» **EXERCISE GOAL**
Show all lines of the entries in which the word "your" is found.

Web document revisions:
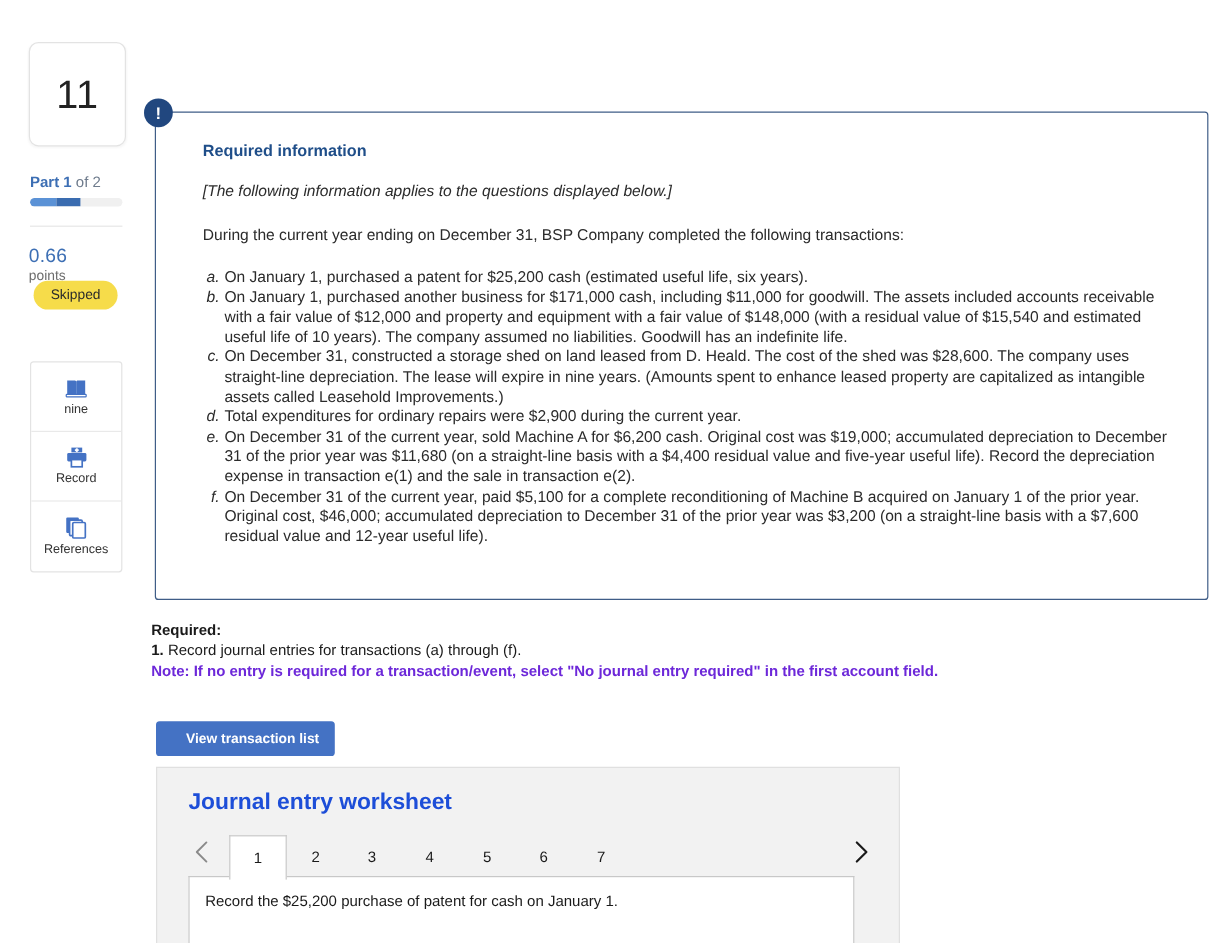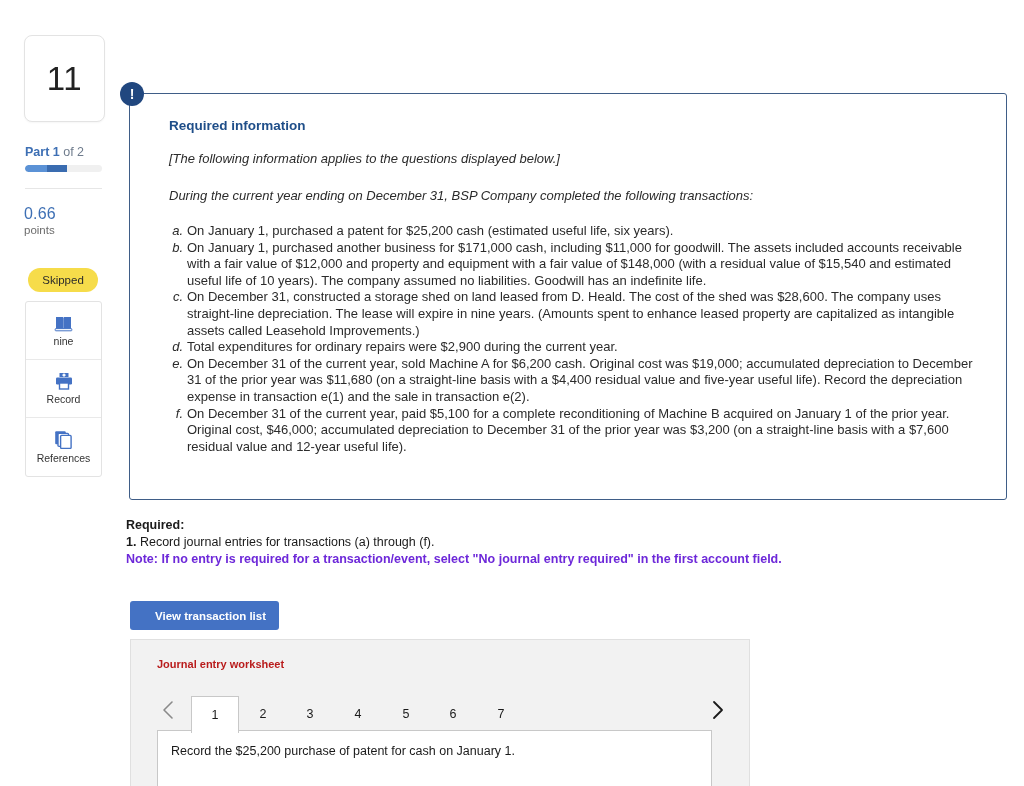--- a/index.html
+++ b/index.html
@@ -111,21 +111,21 @@
     position: absolute;
     left: 24px;
     top: 200px;
     font-size: 11.5px;
     color: #6c6c6c;
   }
 
   .status-pill {
     position: absolute;
     left: 28px;
-    top: 244px;
+    top: 210px;
     width: 70px;
     height: 24px;
     border-radius: 12px;
     background: #f6dc4a;
     color: #2b2b2b;
     font-size: 11.5px;
     display: flex;
     align-items: center;
     justify-content: center;
   }
@@ -208,21 +208,20 @@
   .italic-line {
     font-size: 13px;
     font-style: italic;
     color: #2b2b2b;
     margin: 0 0 22px 0;
   }
   .intro-line {
     font-size: 13px;
     color: #2b2b2b;
     margin: 0 0 20px 0;
-    font-style: italic;
   }
 
   ol.txn-list {
     margin: 0;
     padding: 0;
     list-style: none;
   }
   ol.txn-list li {
     position: relative;
     padding-left: 18px;
@@ -290,23 +289,23 @@
     top: 615px;
     width: 620px;
     height: 171px;
     background: #f2f2f2;
     border: 1px solid #e0e0e0;
   }
   .ws-title {
     position: absolute;
     left: 26px;
     top: 18px;
-    font-size: 11px;
-    font-weight: bold;
-    color: #b91c1c;
+    font-size: 19px;
+    font-weight: bold;
+    color: #1d4ed8;
   }
 
   .ws-tabbar {
     position: absolute;
     left: 0;
     top: 49px;
     width: 620px;
     height: 42px;
   }
   .chev {

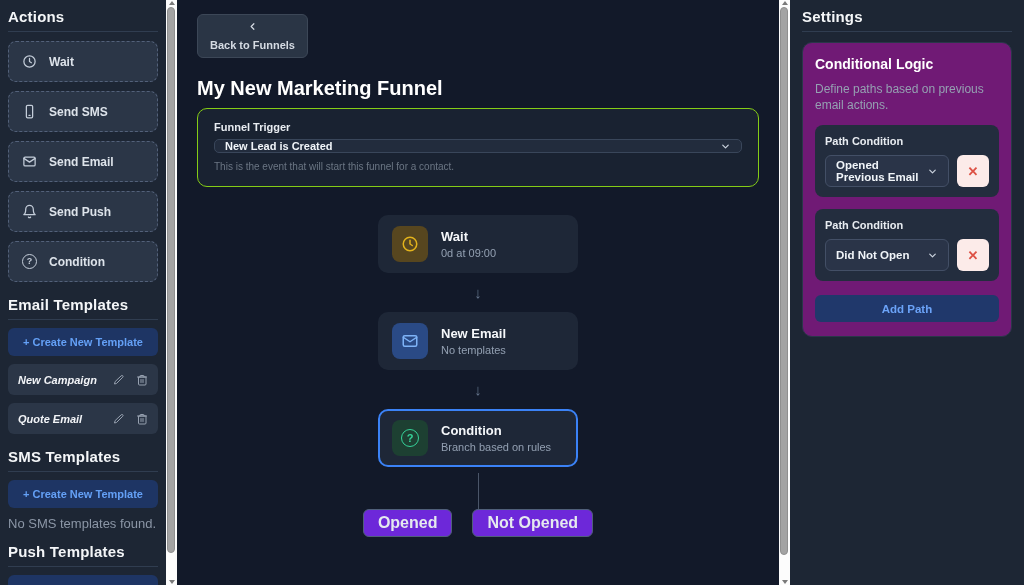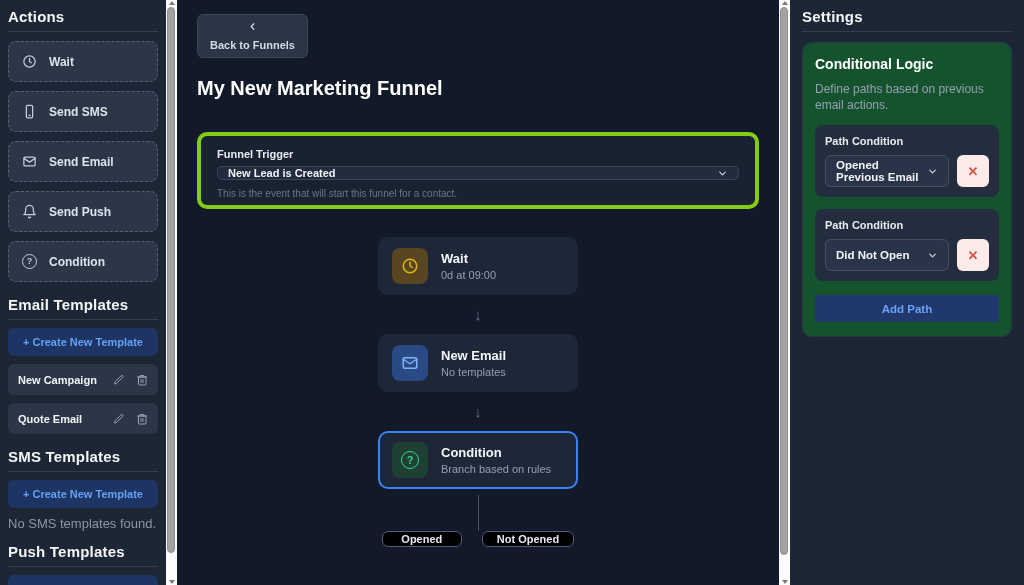--- a/index.html
+++ b/index.html
@@ -63,43 +63,43 @@
   }
   .sub-heading { margin-top:14px; }
   .create-btn {
     display:flex; align-items:center; justify-content:center;
     width:100%; height:28px; margin-top:8px; border:none; border-radius:6px;
     background:#1e3564; color:#64a0f6; font-size:11px; font-weight:700;
     font-family:"Liberation Sans", sans-serif; cursor:pointer;
   }
   .tpl-row {
     display:flex; align-items:center; height:31px; margin-top:8px; padding:0 10px;
-    background:#2b3647; border-radius:6px;
+    background:#2b3647; border-radius:6px;font-style:italic;
   }
   .tpl-name { flex:1; font-size:11px; font-weight:700; color:#f2f4f7; }
   .tpl-icons { display:flex; gap:11px; color:#97a1b0; }
   .empty-msg { margin-top:8px; font-size:13px; color:#8b96a6; }
   
   .main-header { display:flex; justify-content:space-between; align-items:center; margin-top:14px; }
   .back-btn {
     display:inline-flex; align-items:center; gap:7px;
     background:#2a3545; border:1px solid #3c4757; border-radius:6px;
     color:#d5dbe3; font-size:11px; font-weight:700; padding:6px 12px;
     font-family:"Liberation Sans", sans-serif; cursor:pointer;flex-direction:column;
   }
   .save-btn {
     background:#2563eb; border:none; border-radius:6px;
     color:#ffffff; font-size:12px; font-weight:700; padding:8px 16px;
     font-family:"Liberation Sans", sans-serif; cursor:pointer;
   }
   .funnel-title { margin-top:19px; font-size:20px; font-weight:800; color:#ffffff; }
   
   .trigger-panel {
-    margin-top:32px; background:#192231; border:4px solid #84cc16;
-    border-radius:10px; padding:12px 16px 6px 16px;
+    margin-top:8px; background:#192231; border:1px solid #84cc16;
+    border-radius:10px; padding:12px 16px 14px 16px;
   }
   .field-label { font-size:11px; font-weight:700; color:#e8ecf1; }
   .select-box {
     display:flex; align-items:center; justify-content:space-between;
     margin-top:6px; height:14px; padding:0 10px;
     background:#222c3d; border:1px solid #39465a; border-radius:5px;
     color:#f1f5f9; font-size:11px; font-weight:700; cursor:pointer;
   }
   .select-box svg { color:#cbd3de; flex:none; }
   .helper-text { margin-top:8px; font-size:10px; color:#6b7684; }
@@ -117,29 +117,29 @@
   .node-icon.wait      { background:#57461f; color:#e3b31c; }
   .node-icon.email     { background:#2a4a85; color:#7eb3f7; }
   .node-icon.condition { background:#1d4032; color:#36d39a; }
   .node-icon .q-circle { width:18px; height:18px; font-size:11px; border-width:1.5px; }
   .node-title { font-size:13px; font-weight:700; color:#f5f7fa; }
   .node-sub { font-size:11px; color:#93a0b2; margin-top:3px; }
   .flow-arrow { font-size:15px; color:#64748b; margin:11px 0; }
   .branch-stem { width:1px; height:36px; background:#4a5568; margin-top:6px; }
   .branch-row { display:flex; gap:20px; }
   .branch-btn {
-    min-width:80px; height:16px; padding:0 14px;
-    display:flex; align-items:center; justify-content:center;
-    background:#000000; border:1px solid #50607a; border-radius:6px;
-    color:#e5e9ef; font-size:11px; font-weight:700; cursor:pointer;
+    min-width:80px; height:28px; padding:0 14px;
+    display:flex; align-items:center; justify-content:center;
+    background:#6d28d9; border:1px solid #50607a; border-radius:6px;
+    color:#e5e9ef; font-size:16px; font-weight:700; cursor:pointer;
     font-family:"Liberation Sans", sans-serif;
   }
   
   .logic-panel {
-    margin-top:10px; background:#14532d; border:1px solid #2a3749;
+    margin-top:10px; background:#701a75; border:1px solid #2a3749;
     border-radius:10px; padding:13px 12px 14px 12px;
   }
   .panel-title { font-size:14px; font-weight:700; color:#ffffff; }
   .panel-desc { margin-top:9px; font-size:12px; color:#95a1b2; line-height:1.35; }
   .path-card { margin-top:12px; background:#232d3e; border-radius:8px; padding:10px; }
   .path-row { display:flex; gap:8px; margin-top:8px; align-items:center; }
   .path-select {
     flex:1; height:32px; padding:0 10px;
     display:flex; align-items:center; justify-content:space-between;
     background:#2a3448; border:1px solid #434f66; border-radius:6px;
@@ -147,21 +147,21 @@
   }
   .path-select svg { color:#cbd3de; flex:none; }
   .x-btn {
     width:32px; height:32px; border:none; border-radius:6px; flex:none;
     background:#fcebe9; color:#dd5144; font-size:13px; font-weight:700;
     display:flex; align-items:center; justify-content:center; cursor:pointer;
     font-family:"Liberation Sans", sans-serif;
   }
   .add-path-btn {
     display:flex; align-items:center; justify-content:center;
-    width:100%; height:27px; margin-top:14px; border:none; border-radius:0;
+    width:100%; height:27px; margin-top:14px; border:none; border-radius:6px;
     background:#20386b; color:#6ba3f8; font-size:11.5px; font-weight:700;
     font-family:"Liberation Sans", sans-serif; cursor:pointer;
   }
 </style>
 </head>
 <body>
 
 <div class="left-sidebar">
   <div class="section-heading">Actions</div>
   <hr class="sep">

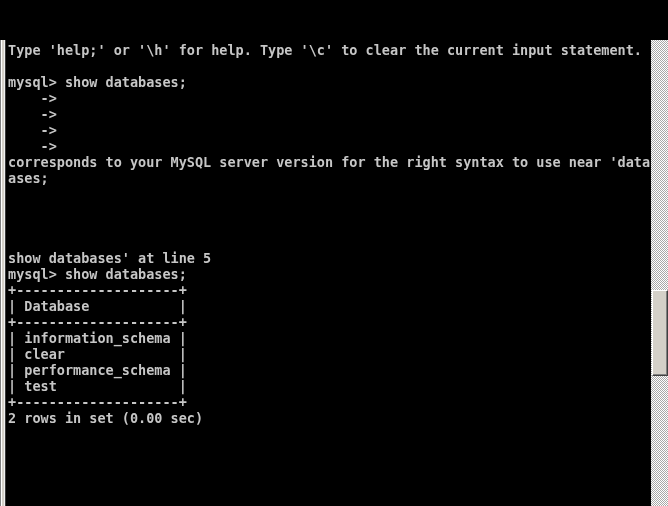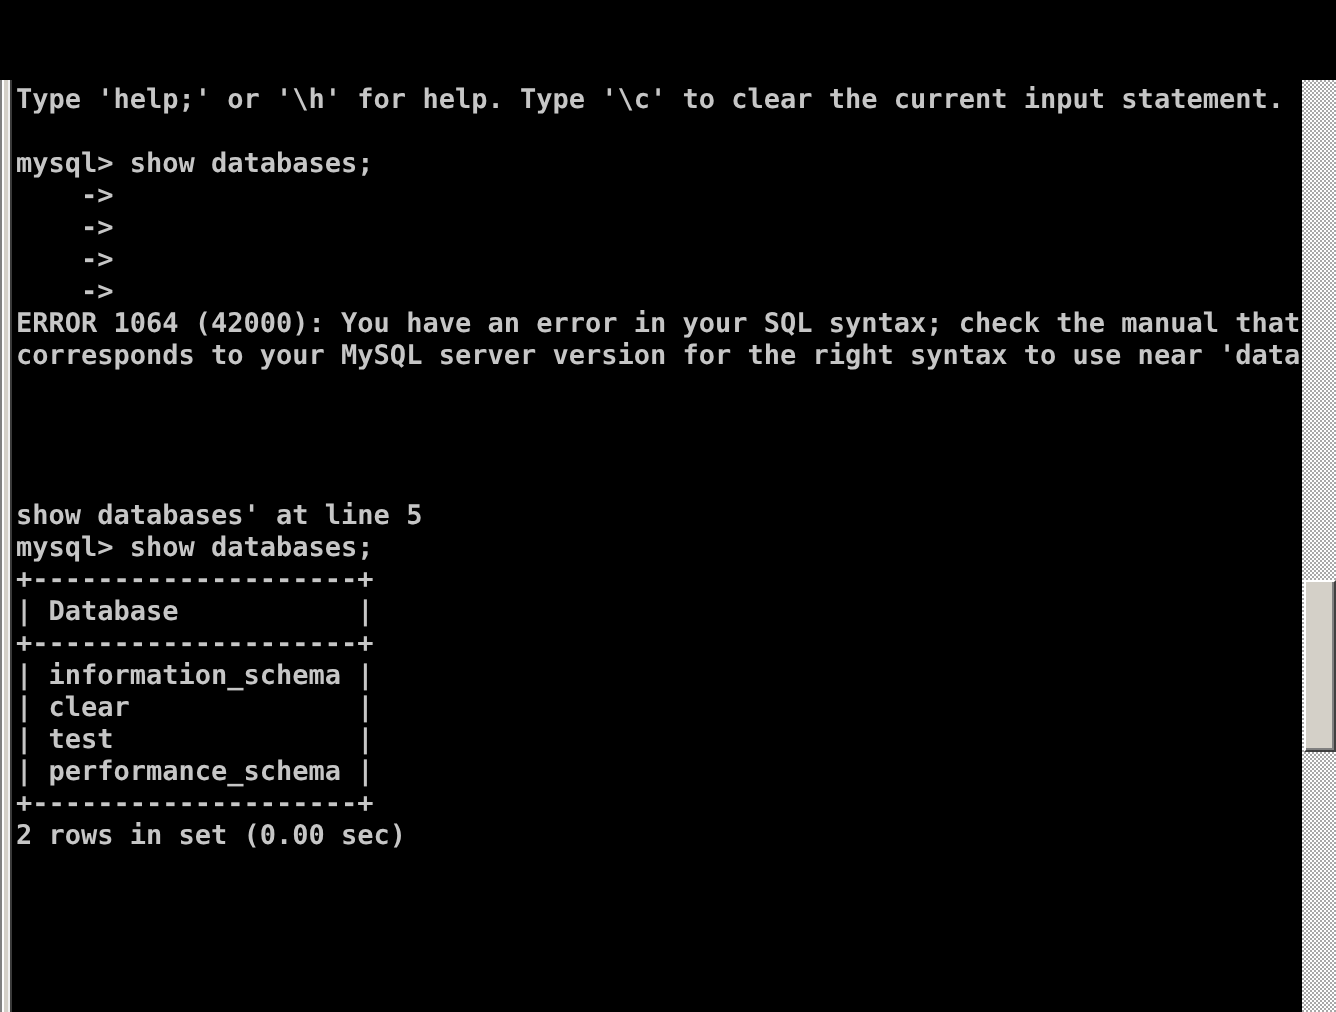--- a/index.html
+++ b/index.html
@@ -141,35 +141,35 @@
 
   <div id="terminal-screen">
     <div id="terminal-lines">
         <div class="term-line">Type 'help;' or '\h' for help. Type '\c' to clear the current input statement.</div>
         <div class="term-line blank">&nbsp;</div>
         <div class="term-line">mysql&gt; show databases;</div>
         <div class="term-line">    -&gt;</div>
         <div class="term-line">    -&gt;</div>
         <div class="term-line">    -&gt;</div>
         <div class="term-line">    -&gt;</div>
-        <div class="term-line">ERROR 1064 (42000): You have an error in your SQL syntax; check the manual that</div>
         <div class="term-line">corresponds to your MySQL server version for the right syntax to use near 'datab</div>
+        <div class="term-line">ases;</div>
         <div class="term-line blank">&nbsp;</div>
         <div class="term-line blank">&nbsp;</div>
         <div class="term-line blank">&nbsp;</div>
         <div class="term-line blank">&nbsp;</div>
         <div class="term-line">show databases' at line 5</div>
         <div class="term-line">mysql&gt; show databases;</div>
         <div class="term-line">+--------------------+</div>
         <div class="term-line">| Database           |</div>
         <div class="term-line">+--------------------+</div>
         <div class="term-line">| information_schema |</div>
         <div class="term-line">| clear              |</div>
+        <div class="term-line">| performance_schema |</div>
         <div class="term-line">| test               |</div>
-        <div class="term-line">| performance_schema |</div>
         <div class="term-line">+--------------------+</div>
         <div class="term-line">2 rows in set (0.00 sec)</div>
         <div class="term-line blank">&nbsp;</div>
       </div>
   </div>
 
   <div id="scrollbar">
     <div id="scroll-thumb" style="top: 250px; height: 86px;"></div>
   </div>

» **OUTPUT OF THE EXERCISE**
-        <div class="term-line">ERROR 1064 (42000): You have an error in your SQL syntax; check the manual that</div>
         <div class="term-line">corresponds to your MySQL server version for the right syntax to use near 'datab</div>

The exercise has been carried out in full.